Algunos tienen inclusos empleos, salarios, seguro social. Salen de su barraca cada mañana con saco y corbata, con portafolios, con uniforme, con herramientas, con la laptop en bandolera para regresar por la noche a calentarse el café en un pocillo de peltre en una parrilla conectada a un diablito colgado de un poste de luz.
Perdóname que te mande este mensaje de voz tan largo, pero es que de esta ya no voy a salir. Me ayudaste como pudiste; como cuando esa vez me mandaste al doctor por aplicación. No quiero que sientas que no me ayudaste. Hijo: yo sé que con tu bicicleta no vas a llegar. Ahorita estarás entregando pedidos y quién sabe hasta qué hora te irás a desocupar. Porque si lo dejas ahora no juntas lo del día, y tiene que salir. Yo entiendo. Tiene que salir, ni modo. Te mando mi ubicación porque quiero que te quedes con mi lona, todavía está buena, y con mi cobija. Yo sé que ustedes tienen la suya, pero ahora que venga el bebé la van a ocupar. O la venden. No quiero que te preocupes de que me muera sola. Haz de cuenta que yo ya me voy a mi casita, con tu papá. Le voy a pedir a Alexa que rece por mí.

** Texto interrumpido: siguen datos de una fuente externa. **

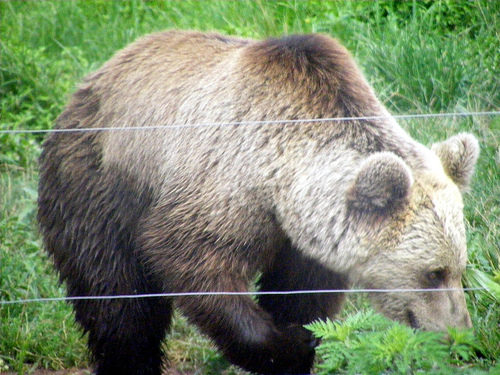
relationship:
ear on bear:
[350, 150, 413, 210] [34, 31, 480, 363]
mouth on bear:
[396, 303, 425, 330] [2, 20, 491, 368]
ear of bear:
[350, 148, 413, 207] [34, 31, 480, 363]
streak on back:
[238, 33, 376, 145] [60, 21, 365, 176]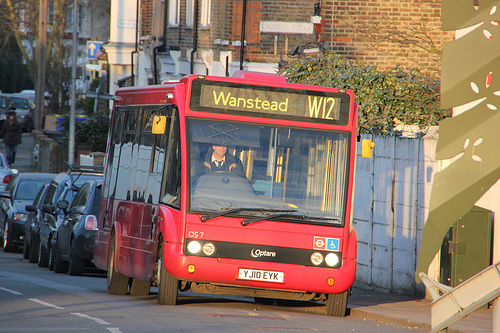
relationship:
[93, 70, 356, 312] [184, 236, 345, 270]
bus has light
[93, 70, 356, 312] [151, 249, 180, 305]
bus has tire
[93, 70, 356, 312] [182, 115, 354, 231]
bus has window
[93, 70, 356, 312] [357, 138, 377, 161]
bus has mirror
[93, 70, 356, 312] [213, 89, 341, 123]
bus has letter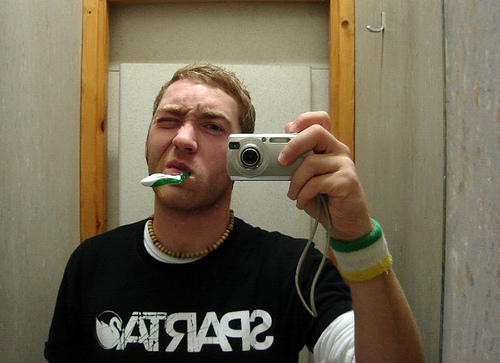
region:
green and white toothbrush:
[131, 150, 208, 197]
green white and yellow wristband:
[318, 227, 416, 285]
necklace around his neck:
[141, 202, 258, 276]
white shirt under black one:
[112, 213, 202, 288]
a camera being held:
[225, 117, 317, 187]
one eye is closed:
[152, 98, 232, 144]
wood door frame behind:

Ahora estamos todos en las calles, las casas vacías nos miran sombrías, como sin entender por qué todos pasan de largo en vez de girar el pomo de la puerta para entrar.

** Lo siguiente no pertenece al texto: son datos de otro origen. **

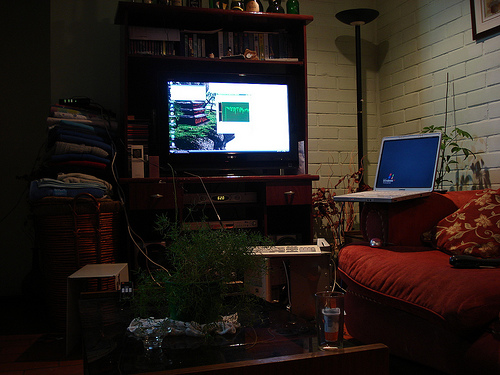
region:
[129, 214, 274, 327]
green potted plant on the table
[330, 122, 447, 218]
blue screensaver display on laptop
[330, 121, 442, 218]
laptop on red couch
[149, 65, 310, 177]
screen displaying computer desktop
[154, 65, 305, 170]
large screen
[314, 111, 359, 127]
white brick wall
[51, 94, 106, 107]
black electronic box with lights lit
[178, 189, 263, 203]
silver electronic box displaying the time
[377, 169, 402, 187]
Windows logo on blue display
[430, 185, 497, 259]
red and gold floral throw pillow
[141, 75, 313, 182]
A FLAT SCREEN TV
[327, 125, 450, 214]
A LAPTOP ON THE SOFA ARM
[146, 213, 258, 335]
A PLANT IN THE CENTER OF THE TABLE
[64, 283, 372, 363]
A COFFEE TABLE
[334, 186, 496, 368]
A RED SOFA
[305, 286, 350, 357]
AN EMPTY GLASS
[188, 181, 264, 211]
A CABLE BOX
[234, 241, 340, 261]
A COMPUTER KEYBOARD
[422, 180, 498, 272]
A RED AND GOLD SOFA PILLOW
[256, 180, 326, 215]
AN ENTERTAINMENT CENTER DRAWER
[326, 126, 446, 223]
a laptop sitting on a stand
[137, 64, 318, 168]
a television on a shelf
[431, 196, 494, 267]
a floral pillow on a red sofa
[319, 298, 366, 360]
a cup on a coffee table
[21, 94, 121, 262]
clothes stacked in a basket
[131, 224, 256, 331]
a plant on a table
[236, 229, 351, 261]
a white keyboard on a box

De vez en cuando alguno tiene un golpe de suerte; con un poco de plata alcanza para comprar el privilegio de tener un techo sobre la cabeza, una cama con colchón y todo para asentar el cuerpo, de un baño largo para lavarse las costras de mugre que es cada vez más difícil disfrazar. Y entonces la casa guiña sus ventanas iluminadas de satisfacción. Después de unos días vuelves a la calle y la casa otra vez se sume en la tristeza de su oscura soledad.
Cada mañana, en los albores de la vigilia, en ese instante último en que abandonamos el sueño para volver a nuestra realidad despojada, en nuestros oídos resuenan las palabras del banquero aquel del meme: «Es el mercado, amigo».